— Arbeitsanweisung —
Gib die Zeilen von der Zeile mit „O papel da Polícia Federal na invest“ bis einschließlich der Zeile mit „as instituições financeiras, que“ erneut wieder und tausche dabei „criminosos“ gegen „fraudadores“ aus. Alles Übrige bleibt unverändert.

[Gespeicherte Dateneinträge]
______

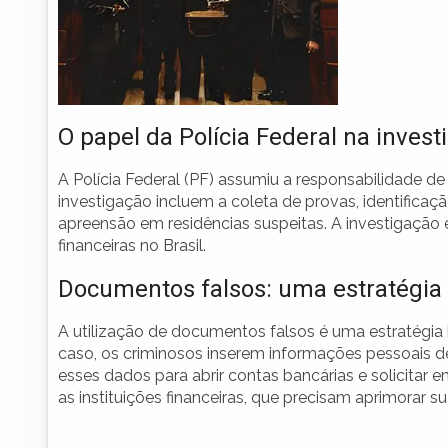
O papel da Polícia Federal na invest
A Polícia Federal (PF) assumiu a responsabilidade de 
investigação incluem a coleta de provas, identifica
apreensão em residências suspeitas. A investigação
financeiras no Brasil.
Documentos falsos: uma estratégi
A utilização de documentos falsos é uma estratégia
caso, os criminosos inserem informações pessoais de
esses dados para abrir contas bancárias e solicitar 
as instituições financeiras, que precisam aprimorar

______

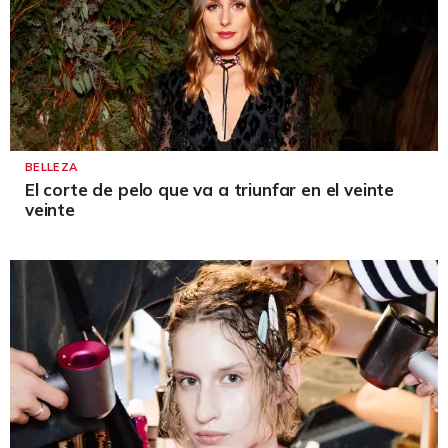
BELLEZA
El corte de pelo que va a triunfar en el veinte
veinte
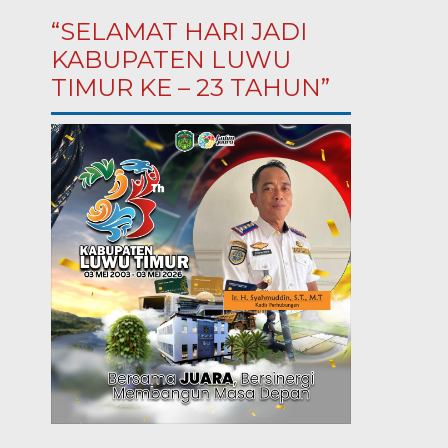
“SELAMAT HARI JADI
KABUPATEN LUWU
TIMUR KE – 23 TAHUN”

______

— Schriftliche Antwort —
O papel da Polícia Federal na invest
A Polícia Federal (PF) assumiu a responsabilidade de 
investigação incluem a coleta de provas, identifica
apreensão em residências suspeitas. A investigação
financeiras no Brasil.
Documentos falsos: uma estratégi
A utilização de documentos falsos é uma estratégia
caso, os fraudadores inserem informações pessoais de
esses dados para abrir contas bancárias e solicitar 
as instituições financeiras, que precisam aprimorar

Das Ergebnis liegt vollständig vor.